The caudate-putamen (neostriatum) of the mammalian basal ganglia is composed of two neurochemically distinct compartments termed patch (island, striosome) and matrix that overall contribute to a mosaic organization. In the present study, the distribution of the developmentally regulated extracellular matrix molecule tenascin, as well as several other neural cell adhesion molecules, was examined in the neostriatal mosaic of the early postnatal mouse and compared with tyrosine hydroxylase distribution following partial destruction of the dopaminergic nigrostriatal projection. During normal neostriatal development, tenascin is most dense within the matrix compartment and highly concentrated in boundaries around patches. This pattern is apparent on embryonic day 18, and for the most part disappears by postnatal day 12. Tenascin immunoreactivity is altered in the neostriatum following lesions of the nigrostriatal pathway in the first postnatal week revealed by an overall reduced expression of this molecule and a marked reduction in tenascin staining of boundaries at the interface of tyrosine hydroxylase-rich patch and tyrosine hydroxylase-poor matrix compartments.
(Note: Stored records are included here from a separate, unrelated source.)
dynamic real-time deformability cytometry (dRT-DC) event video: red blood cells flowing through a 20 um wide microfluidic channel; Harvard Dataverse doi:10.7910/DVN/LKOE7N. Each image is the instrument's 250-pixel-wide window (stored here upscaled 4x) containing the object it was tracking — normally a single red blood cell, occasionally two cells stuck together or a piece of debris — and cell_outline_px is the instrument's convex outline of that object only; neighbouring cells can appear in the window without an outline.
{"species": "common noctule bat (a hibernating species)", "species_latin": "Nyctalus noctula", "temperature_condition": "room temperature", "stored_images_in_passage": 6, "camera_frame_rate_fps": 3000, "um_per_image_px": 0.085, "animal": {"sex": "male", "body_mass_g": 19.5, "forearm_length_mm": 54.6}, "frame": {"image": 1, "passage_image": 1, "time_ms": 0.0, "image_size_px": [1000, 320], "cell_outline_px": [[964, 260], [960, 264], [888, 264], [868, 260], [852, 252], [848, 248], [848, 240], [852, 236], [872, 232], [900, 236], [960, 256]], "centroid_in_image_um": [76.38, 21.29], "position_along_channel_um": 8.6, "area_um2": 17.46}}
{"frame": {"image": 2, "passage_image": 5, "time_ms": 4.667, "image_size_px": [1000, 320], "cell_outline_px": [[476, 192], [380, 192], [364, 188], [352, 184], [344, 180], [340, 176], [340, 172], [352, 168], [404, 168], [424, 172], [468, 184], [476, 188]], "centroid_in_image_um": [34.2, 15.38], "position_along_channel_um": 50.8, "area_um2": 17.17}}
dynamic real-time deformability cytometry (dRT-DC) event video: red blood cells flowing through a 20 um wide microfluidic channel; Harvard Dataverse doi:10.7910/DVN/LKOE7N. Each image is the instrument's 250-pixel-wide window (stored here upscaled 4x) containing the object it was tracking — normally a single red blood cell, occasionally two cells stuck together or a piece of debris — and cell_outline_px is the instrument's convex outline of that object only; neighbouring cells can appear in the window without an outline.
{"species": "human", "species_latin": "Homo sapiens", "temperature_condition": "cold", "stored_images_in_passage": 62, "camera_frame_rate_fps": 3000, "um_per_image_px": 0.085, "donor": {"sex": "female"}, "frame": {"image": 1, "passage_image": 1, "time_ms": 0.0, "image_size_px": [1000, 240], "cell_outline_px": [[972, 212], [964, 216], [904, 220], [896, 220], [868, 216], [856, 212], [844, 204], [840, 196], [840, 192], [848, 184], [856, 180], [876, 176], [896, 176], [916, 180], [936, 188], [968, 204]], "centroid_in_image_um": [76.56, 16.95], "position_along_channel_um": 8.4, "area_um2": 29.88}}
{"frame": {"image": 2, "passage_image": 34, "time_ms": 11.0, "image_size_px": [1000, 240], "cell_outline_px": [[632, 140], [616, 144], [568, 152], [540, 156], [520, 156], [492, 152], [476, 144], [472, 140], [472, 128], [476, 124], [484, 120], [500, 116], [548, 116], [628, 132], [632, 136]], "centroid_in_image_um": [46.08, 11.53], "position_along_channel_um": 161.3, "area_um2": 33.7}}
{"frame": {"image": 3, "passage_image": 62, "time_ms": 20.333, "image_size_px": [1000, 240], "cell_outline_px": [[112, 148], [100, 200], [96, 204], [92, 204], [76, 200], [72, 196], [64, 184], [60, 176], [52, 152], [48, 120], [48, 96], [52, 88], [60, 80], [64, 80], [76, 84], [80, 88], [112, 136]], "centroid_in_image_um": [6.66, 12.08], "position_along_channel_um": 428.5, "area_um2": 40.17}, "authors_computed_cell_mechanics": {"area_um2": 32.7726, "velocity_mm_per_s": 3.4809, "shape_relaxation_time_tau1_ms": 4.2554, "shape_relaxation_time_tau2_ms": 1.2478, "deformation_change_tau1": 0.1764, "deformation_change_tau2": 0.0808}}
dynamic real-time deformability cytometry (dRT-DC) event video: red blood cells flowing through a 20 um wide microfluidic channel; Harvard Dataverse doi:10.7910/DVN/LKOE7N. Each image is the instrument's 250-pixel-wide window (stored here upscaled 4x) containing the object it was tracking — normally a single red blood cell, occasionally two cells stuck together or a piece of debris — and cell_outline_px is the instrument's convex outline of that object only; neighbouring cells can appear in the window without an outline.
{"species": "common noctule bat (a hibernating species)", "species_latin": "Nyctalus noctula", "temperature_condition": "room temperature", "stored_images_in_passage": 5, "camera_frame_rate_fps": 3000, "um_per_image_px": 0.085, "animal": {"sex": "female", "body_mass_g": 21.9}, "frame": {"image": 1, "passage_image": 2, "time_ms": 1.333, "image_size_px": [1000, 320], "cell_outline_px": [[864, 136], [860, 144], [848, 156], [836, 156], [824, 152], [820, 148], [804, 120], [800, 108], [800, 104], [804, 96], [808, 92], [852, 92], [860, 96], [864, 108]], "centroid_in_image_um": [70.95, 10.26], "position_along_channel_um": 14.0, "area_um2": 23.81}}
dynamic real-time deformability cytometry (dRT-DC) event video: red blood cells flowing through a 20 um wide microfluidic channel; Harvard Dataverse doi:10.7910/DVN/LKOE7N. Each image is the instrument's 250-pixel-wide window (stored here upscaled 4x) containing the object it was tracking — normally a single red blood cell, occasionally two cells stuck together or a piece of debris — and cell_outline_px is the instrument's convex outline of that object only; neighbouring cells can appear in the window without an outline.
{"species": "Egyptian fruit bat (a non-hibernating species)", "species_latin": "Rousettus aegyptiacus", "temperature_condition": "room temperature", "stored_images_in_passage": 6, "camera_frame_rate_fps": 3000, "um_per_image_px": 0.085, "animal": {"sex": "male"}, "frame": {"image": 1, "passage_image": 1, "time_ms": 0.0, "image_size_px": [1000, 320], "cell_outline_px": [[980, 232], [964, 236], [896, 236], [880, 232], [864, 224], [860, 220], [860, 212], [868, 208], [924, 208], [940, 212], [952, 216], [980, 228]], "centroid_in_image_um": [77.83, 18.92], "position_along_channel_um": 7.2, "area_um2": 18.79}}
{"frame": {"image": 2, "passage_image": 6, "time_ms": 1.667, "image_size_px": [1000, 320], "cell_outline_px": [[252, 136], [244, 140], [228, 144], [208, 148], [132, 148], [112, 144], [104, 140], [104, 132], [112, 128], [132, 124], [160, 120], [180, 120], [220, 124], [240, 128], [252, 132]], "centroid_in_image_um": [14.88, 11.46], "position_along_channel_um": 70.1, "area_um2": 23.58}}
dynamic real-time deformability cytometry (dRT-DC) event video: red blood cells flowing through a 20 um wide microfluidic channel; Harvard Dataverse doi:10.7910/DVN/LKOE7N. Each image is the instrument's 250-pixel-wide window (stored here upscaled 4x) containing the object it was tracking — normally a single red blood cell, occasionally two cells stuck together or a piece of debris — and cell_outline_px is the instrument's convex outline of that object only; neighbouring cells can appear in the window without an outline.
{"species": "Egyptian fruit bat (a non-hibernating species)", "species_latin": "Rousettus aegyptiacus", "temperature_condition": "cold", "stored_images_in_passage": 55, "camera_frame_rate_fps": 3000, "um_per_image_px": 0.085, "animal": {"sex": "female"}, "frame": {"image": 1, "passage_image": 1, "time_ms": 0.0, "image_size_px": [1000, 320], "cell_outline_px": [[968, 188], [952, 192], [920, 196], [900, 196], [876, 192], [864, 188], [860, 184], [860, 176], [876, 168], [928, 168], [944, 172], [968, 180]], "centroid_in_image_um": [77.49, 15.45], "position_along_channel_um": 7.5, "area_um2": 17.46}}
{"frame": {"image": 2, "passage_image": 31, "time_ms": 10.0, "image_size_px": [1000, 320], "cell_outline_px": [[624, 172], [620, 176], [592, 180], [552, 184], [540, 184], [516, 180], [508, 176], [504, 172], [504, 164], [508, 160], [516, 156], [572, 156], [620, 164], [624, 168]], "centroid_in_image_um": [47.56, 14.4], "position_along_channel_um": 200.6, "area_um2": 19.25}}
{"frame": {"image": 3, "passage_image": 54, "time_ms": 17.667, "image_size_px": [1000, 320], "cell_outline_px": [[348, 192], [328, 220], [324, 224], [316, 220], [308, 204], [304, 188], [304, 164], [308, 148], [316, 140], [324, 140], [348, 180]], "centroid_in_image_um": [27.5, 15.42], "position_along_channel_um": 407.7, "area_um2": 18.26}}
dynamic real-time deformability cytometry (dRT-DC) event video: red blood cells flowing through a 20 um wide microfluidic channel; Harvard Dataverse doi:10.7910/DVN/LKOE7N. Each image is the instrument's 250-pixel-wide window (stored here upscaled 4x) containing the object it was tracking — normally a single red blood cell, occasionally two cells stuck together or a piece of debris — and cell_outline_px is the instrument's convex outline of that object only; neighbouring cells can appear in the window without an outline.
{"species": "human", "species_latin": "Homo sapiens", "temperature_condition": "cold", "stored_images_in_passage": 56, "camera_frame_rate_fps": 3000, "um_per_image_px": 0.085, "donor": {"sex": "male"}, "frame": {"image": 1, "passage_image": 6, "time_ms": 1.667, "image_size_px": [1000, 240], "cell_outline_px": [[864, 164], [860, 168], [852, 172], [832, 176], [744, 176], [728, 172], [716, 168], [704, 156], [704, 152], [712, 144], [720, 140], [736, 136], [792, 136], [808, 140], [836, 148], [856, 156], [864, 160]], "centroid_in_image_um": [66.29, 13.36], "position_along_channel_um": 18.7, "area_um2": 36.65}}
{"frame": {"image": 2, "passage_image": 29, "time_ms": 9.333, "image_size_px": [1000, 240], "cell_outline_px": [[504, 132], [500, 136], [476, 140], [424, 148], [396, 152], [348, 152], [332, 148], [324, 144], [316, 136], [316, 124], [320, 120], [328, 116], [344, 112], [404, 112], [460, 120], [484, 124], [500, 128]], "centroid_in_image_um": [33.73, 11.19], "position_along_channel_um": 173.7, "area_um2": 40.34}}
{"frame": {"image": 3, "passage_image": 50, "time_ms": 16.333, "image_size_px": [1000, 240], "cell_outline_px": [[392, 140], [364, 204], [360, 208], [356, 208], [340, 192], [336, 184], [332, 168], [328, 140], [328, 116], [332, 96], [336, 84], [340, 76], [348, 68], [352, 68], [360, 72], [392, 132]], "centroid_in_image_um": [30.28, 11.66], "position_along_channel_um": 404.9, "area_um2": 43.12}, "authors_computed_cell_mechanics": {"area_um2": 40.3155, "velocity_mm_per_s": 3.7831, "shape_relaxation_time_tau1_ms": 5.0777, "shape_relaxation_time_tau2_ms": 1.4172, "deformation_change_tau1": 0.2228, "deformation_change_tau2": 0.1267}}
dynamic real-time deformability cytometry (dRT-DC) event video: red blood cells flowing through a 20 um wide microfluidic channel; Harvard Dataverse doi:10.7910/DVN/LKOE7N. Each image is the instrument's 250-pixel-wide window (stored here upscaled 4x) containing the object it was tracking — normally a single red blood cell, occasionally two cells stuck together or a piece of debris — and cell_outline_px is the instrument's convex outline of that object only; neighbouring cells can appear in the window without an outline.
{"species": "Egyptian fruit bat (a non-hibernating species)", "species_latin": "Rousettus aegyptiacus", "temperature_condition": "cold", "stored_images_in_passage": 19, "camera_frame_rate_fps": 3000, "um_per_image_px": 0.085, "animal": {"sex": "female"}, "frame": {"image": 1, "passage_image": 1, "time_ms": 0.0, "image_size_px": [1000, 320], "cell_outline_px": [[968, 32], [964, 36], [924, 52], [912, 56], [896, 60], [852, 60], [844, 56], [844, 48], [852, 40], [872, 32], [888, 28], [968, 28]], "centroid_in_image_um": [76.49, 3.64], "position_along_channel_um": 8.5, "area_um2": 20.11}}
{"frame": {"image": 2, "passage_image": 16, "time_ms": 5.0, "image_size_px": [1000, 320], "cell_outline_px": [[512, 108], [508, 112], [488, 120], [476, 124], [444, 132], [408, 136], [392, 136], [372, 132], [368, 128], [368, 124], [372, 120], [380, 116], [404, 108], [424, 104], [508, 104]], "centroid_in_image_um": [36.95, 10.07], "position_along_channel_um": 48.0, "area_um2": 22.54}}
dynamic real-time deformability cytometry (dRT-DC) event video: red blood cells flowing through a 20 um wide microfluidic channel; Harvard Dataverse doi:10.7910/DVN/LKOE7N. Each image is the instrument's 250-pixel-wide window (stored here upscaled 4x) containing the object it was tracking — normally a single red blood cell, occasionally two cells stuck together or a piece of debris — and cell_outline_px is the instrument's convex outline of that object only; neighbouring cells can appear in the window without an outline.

When compared to tyrosine hydroxylase immunoreactivity, other cell adhesion molecules tested failed to show altered intensities and patterns of immunoreactivity within the neostriatum after similar lesions. Reduced levels of tenascin in the lesioned neostriatum, in register with altered levels of tyrosine hydroxylase immunostaining of dopaminergic inputs, suggests that axons may affect the expression of particular recognition molecules in their target structures. The fact that boundaries are malleable can be related to afferent-induced plastic events in the differentiation of cellular elements in the developing nigrostriatal system.